What mandating five days in the office does do is reduce employee satisfaction and increase turnover, especially among women and high-performing employees. 

Lisa Schreibersdorf, executive director of the nonprofit public defender’s office Brooklyn Defender Services, is concerned about that, she said, “but I can’t let that be the deciding factor.”

She told her employees earlier this summer that after years of hybrid work she wanted them back in the office full time starting this month.

“I think each year that passes where you have people that never worked together in person before the pandemic, it gets more and more difficult to assure that the staff is getting all the skills that they need to get from us,” Schreibersdorf said. 

She said she’s also heard from many of the newer employees that they want more in-person interaction, and she feels like it’s important for the clients they’re defending that they have a five-day in-office presence, too.  

But the new mandate has been contentious with the Brooklyn Defender Services Union; so has the prospect of having to clock in and out with a location-based app. 

“We take a pay cut by doing this job.

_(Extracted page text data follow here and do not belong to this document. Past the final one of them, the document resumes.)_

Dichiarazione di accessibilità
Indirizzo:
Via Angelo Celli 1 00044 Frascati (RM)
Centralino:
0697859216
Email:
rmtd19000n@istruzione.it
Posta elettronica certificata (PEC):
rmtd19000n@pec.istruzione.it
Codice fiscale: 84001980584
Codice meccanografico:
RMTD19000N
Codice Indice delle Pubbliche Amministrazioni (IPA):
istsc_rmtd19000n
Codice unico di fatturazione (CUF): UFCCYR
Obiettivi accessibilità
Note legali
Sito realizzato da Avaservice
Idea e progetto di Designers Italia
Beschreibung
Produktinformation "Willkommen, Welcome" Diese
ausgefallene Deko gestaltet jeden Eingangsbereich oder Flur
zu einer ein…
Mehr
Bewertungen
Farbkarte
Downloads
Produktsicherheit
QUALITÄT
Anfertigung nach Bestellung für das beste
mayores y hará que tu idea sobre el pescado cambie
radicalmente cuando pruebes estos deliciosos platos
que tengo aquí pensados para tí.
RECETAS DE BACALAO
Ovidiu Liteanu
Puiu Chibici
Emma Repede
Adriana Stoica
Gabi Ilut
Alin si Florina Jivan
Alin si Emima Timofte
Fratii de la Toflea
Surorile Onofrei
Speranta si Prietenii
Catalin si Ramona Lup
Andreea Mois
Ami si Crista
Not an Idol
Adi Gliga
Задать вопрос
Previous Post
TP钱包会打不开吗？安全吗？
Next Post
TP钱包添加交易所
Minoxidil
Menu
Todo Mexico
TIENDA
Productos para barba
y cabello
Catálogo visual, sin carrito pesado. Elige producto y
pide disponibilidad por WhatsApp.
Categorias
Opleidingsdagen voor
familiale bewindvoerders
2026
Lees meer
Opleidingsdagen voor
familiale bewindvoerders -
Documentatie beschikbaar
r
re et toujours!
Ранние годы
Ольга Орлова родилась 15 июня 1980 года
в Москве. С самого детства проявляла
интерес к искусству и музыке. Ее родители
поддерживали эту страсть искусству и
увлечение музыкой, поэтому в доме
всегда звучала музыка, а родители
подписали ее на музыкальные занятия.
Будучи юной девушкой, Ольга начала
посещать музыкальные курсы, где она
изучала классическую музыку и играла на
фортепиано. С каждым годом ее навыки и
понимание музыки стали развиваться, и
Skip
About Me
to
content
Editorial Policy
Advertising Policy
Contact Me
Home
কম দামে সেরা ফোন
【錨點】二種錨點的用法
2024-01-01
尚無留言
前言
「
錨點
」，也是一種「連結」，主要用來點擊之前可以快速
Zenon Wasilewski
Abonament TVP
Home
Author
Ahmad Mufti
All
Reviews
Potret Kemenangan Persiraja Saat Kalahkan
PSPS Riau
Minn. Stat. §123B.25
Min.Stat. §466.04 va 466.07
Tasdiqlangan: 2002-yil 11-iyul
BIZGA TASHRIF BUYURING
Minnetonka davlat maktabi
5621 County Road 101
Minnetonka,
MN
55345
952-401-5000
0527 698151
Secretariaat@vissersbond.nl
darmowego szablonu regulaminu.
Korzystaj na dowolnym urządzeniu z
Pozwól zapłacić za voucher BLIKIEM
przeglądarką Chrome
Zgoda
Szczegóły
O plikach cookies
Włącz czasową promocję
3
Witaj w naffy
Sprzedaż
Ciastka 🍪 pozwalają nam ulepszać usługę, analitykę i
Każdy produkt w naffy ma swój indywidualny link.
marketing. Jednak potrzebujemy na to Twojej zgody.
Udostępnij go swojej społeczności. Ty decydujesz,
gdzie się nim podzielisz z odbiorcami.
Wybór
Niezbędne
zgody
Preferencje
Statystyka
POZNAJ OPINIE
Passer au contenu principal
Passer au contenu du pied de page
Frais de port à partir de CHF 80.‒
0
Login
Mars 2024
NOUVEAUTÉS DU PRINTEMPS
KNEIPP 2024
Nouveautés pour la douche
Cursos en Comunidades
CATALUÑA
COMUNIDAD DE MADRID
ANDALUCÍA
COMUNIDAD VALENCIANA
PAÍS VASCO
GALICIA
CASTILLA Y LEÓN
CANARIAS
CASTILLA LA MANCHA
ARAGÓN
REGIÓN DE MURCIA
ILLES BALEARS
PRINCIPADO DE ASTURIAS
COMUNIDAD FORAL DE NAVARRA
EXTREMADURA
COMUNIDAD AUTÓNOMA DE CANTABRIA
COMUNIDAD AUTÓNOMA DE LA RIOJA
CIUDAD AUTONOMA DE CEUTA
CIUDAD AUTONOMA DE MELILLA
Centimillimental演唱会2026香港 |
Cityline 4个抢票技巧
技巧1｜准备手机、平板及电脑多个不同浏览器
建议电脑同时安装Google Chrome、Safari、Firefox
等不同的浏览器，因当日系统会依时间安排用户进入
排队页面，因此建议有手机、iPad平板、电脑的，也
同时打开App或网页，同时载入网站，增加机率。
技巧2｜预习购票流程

You become a public defender because you care about the work,” said Rebecca Orleans, a criminal defense attorney at BDS. “It’s famously not well paid, very emotionally difficult, but you do it because you care.”

Orleans already spends a lot of time in court and in the office, but she also really values being able to work from home sometimes, to focus on writing motions and take sensitive calls with clients. Being able to finish her day sometimes and just be home or make it to her favorite workout class makes a difference, too. Having that flexibility taken away makes her feel disrespected. 

“This is my dream job,” Orleans said. “But I also can’t work somewhere that gives me no flexibility and that insults my commitment to the work like this.”

For all the high-profile return-to-office announcements that have come and continue to come this year, big-picture, there has still been a notable shift toward remote and hybrid work since the pandemic began, according to Nick Bloom at Stanford. 

In 2019, about 7% of days were worked from home. At the height of the pandemic, in April 2020, it was about 60%. Now, about 25% of days are worked from home, about four times what it was six years ago. 

And despite what feels like a trend away from remote work right now, Bloom’s prediction is that six years from now, it will be more prevalent than it is today. 

“I’ve been working on working from home as a research topic for 20 years, and before the pandemic, phrases like ‘shirking from home’ or ‘working remotely, remotely working’ were common. It was seen as a bit of a bad thing to do,” he said. “I think society has totally changed into a place where it’s normal, but yes, it is not normal every day. It’s normal maybe Monday and Fridays.”